◆ **Listed entries**
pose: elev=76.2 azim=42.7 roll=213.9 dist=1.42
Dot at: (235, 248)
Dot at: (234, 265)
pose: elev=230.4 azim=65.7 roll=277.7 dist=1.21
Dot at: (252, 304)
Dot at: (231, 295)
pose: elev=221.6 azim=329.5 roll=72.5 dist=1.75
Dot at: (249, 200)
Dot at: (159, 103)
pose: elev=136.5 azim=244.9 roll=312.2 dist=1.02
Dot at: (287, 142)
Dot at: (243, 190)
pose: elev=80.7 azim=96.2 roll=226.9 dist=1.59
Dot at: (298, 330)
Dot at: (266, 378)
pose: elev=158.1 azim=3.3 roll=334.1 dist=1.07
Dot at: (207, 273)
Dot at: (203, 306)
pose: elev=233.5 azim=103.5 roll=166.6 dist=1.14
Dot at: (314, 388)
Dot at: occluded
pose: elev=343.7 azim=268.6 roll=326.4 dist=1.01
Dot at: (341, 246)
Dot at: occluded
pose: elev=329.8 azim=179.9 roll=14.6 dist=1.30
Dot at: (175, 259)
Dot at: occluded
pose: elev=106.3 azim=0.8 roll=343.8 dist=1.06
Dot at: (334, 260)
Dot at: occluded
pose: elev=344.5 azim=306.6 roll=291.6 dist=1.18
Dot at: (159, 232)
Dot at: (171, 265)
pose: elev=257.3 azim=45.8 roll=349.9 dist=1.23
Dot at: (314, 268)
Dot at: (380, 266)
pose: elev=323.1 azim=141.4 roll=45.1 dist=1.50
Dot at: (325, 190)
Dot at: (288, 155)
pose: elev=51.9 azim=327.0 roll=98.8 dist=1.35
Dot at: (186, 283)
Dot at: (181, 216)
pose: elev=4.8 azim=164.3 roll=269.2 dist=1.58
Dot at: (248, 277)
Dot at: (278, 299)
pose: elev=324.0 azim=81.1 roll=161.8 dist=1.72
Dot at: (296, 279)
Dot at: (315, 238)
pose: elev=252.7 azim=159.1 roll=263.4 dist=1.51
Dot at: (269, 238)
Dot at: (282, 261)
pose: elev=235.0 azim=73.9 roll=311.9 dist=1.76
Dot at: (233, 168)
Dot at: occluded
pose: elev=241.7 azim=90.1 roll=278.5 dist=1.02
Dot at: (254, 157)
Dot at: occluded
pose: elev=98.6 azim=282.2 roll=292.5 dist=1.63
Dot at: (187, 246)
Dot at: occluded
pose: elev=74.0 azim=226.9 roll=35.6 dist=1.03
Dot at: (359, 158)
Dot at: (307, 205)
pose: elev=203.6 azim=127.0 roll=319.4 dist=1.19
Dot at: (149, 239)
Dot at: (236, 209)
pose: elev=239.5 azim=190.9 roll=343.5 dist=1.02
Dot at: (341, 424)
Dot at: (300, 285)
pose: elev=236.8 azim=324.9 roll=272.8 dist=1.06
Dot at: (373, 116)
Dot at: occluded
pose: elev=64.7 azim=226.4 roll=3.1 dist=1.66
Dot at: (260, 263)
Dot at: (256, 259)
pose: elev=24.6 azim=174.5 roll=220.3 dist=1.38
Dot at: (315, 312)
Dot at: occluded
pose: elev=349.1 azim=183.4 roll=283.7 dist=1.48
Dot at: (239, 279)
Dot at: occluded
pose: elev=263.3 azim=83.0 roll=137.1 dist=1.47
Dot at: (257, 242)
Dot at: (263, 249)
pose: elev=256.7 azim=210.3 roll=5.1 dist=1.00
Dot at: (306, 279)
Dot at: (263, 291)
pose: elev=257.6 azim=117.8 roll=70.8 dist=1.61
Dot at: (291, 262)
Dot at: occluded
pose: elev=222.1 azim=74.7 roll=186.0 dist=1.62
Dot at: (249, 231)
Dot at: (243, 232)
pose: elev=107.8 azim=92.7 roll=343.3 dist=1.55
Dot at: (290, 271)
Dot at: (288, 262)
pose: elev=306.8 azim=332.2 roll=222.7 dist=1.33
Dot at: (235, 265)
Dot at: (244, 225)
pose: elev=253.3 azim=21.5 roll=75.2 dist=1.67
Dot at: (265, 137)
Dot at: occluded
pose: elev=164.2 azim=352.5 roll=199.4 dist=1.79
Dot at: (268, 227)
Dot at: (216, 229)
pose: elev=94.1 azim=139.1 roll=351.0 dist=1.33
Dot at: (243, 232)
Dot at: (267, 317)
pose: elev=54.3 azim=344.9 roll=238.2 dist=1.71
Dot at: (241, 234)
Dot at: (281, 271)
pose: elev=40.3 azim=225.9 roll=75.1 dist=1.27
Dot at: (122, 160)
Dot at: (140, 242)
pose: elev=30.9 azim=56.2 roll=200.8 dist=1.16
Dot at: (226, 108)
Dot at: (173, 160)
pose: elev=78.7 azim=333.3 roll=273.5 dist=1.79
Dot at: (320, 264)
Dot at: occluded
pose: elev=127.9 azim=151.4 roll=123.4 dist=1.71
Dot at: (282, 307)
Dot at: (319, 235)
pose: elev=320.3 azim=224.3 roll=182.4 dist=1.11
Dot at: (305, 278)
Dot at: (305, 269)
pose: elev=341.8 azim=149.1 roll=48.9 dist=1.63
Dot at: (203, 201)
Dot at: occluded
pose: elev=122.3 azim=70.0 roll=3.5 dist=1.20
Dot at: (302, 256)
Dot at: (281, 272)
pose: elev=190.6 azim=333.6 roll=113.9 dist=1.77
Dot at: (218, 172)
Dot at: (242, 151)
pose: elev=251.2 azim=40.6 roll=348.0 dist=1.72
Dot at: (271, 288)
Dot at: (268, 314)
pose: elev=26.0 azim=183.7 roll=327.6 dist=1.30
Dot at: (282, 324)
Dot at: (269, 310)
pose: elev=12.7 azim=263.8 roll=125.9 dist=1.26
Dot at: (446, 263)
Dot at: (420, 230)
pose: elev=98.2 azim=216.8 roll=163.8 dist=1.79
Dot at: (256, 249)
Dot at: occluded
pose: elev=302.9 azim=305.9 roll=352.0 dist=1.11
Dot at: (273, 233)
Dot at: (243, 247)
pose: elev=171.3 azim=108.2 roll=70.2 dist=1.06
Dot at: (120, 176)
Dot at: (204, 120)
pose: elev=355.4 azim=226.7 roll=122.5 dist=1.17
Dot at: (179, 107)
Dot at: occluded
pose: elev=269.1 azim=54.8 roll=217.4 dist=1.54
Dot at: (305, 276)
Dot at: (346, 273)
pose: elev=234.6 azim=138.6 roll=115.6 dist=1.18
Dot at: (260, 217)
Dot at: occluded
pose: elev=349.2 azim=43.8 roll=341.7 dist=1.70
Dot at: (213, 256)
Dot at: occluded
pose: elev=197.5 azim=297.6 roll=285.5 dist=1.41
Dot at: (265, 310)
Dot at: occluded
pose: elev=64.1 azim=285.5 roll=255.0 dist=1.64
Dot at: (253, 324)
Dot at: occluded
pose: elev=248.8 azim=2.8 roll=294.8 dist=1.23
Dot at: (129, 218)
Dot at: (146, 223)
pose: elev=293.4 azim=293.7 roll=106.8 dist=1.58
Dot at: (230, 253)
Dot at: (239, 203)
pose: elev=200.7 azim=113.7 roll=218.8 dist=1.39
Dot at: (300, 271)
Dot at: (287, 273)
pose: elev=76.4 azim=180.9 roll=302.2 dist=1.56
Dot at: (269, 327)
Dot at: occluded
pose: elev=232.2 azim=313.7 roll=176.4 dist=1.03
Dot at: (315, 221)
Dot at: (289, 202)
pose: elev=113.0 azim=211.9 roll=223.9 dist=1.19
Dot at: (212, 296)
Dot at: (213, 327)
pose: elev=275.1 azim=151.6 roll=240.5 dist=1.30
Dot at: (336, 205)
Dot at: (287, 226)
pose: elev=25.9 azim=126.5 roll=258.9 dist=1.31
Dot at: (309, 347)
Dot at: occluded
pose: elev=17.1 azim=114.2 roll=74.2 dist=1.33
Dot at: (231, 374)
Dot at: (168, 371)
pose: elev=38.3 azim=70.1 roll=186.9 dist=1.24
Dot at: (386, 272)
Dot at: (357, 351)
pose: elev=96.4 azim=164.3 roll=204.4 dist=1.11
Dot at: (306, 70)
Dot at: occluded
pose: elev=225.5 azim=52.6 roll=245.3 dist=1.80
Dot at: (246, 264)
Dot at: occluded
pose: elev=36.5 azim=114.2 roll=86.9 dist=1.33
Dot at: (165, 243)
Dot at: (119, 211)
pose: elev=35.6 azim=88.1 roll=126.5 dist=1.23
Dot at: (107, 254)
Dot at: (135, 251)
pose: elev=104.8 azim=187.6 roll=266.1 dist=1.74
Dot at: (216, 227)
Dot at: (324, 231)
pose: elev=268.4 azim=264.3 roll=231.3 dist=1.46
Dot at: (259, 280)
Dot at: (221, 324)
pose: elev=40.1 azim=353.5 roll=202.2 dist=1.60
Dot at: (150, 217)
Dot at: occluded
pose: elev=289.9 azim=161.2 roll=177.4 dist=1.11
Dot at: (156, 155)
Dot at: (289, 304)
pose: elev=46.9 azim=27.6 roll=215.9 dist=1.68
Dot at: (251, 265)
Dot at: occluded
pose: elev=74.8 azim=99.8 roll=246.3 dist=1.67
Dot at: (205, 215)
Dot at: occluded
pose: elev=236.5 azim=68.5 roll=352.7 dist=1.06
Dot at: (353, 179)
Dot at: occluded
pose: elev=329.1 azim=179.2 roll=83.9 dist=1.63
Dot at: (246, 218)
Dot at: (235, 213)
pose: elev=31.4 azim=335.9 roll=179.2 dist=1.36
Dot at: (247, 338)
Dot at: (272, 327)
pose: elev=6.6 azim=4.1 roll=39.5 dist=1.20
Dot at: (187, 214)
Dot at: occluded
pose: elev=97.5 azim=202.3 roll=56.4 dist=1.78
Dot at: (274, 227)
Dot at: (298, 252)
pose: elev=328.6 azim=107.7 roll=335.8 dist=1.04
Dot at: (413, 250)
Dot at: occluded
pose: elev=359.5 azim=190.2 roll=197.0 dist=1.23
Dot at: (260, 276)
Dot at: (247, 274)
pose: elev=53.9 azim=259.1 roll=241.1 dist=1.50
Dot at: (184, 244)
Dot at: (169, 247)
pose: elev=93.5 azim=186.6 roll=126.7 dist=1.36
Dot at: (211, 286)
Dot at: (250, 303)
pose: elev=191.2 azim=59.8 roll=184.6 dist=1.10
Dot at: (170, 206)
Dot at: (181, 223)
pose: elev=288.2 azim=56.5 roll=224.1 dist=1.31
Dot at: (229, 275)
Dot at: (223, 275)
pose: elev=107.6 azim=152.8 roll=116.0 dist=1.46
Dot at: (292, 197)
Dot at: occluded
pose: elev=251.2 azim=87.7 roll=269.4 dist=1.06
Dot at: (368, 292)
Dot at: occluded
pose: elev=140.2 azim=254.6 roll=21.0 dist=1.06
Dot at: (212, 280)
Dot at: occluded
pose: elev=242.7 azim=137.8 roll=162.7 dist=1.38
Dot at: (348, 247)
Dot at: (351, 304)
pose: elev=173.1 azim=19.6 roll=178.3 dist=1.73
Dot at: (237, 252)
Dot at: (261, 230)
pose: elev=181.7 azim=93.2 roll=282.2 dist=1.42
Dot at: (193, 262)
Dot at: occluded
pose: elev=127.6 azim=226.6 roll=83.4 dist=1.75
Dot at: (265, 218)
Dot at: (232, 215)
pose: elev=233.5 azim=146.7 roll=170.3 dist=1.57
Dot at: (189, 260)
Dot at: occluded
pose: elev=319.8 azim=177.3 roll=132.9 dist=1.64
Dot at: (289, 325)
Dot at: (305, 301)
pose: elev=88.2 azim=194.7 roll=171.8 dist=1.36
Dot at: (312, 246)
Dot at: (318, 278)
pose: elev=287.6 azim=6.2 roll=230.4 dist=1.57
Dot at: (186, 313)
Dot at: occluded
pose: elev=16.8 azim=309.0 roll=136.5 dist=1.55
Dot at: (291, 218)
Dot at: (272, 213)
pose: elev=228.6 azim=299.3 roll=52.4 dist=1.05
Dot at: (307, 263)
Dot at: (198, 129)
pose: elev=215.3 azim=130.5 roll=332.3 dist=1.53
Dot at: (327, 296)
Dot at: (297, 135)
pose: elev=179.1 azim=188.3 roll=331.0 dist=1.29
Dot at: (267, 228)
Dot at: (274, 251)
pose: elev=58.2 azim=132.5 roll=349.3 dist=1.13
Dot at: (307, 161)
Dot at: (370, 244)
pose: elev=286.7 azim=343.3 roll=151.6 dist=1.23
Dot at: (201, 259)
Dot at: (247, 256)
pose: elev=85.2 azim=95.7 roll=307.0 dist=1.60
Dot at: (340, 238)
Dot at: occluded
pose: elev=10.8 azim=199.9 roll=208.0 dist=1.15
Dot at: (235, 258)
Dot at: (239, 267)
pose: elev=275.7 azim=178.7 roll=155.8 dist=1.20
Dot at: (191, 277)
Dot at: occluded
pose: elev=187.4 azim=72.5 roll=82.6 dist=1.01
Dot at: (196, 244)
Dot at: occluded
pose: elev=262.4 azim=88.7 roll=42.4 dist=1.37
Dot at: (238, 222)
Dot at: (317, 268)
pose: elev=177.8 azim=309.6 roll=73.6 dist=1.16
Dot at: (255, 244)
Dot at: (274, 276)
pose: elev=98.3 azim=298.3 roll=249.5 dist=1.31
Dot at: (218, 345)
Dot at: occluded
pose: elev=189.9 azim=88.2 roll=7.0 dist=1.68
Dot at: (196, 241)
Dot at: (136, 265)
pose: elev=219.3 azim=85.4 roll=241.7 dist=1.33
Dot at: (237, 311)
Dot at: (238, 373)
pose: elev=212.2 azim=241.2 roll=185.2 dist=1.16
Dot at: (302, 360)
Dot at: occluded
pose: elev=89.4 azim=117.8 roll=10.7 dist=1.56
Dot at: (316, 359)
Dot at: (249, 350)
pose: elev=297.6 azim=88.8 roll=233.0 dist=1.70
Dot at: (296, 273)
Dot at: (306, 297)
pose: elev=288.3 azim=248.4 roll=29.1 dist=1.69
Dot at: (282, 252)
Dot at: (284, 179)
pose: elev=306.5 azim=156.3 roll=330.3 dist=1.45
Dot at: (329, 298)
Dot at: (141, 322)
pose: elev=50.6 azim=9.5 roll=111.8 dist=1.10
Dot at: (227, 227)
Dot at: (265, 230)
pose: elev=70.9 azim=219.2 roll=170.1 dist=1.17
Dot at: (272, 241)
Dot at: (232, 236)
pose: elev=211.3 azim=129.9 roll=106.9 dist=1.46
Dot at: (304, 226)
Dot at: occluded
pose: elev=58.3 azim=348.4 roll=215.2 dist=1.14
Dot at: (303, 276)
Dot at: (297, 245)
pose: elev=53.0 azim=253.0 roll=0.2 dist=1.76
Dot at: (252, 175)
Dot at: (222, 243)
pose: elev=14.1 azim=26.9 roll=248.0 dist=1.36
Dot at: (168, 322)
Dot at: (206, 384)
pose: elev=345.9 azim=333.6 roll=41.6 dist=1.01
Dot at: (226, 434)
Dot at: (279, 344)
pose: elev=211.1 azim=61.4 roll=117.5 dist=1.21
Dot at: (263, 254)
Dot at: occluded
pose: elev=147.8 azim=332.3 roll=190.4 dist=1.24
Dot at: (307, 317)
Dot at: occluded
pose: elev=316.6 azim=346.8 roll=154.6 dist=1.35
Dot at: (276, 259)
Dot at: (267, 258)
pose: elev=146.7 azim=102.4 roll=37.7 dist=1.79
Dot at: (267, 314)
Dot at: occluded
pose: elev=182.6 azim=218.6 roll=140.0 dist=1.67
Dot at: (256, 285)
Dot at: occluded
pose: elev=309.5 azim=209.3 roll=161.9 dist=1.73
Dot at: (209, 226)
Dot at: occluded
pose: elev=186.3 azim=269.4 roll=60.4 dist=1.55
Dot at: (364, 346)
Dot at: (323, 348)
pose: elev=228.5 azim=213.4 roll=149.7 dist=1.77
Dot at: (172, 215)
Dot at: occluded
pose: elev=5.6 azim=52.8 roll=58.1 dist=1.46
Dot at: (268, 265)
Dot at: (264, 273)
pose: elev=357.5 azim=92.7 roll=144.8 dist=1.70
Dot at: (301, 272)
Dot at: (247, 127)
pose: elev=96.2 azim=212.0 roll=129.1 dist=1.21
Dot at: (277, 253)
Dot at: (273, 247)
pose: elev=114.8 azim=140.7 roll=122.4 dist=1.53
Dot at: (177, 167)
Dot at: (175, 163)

◆ **Request**
Reproduce the rows starting at the one that contains "pose: elev=297.6 azim=88.8" and ending at the one that contains "Dot at: (141, 322)", changing "dist" to "distance" and leaving all else unchanged. Give only those rows.

◆ **Output**
pose: elev=297.6 azim=88.8 roll=233.0 distance=1.70
Dot at: (296, 273)
Dot at: (306, 297)
pose: elev=288.3 azim=248.4 roll=29.1 distance=1.69
Dot at: (282, 252)
Dot at: (284, 179)
pose: elev=306.5 azim=156.3 roll=330.3 distance=1.45
Dot at: (329, 298)
Dot at: (141, 322)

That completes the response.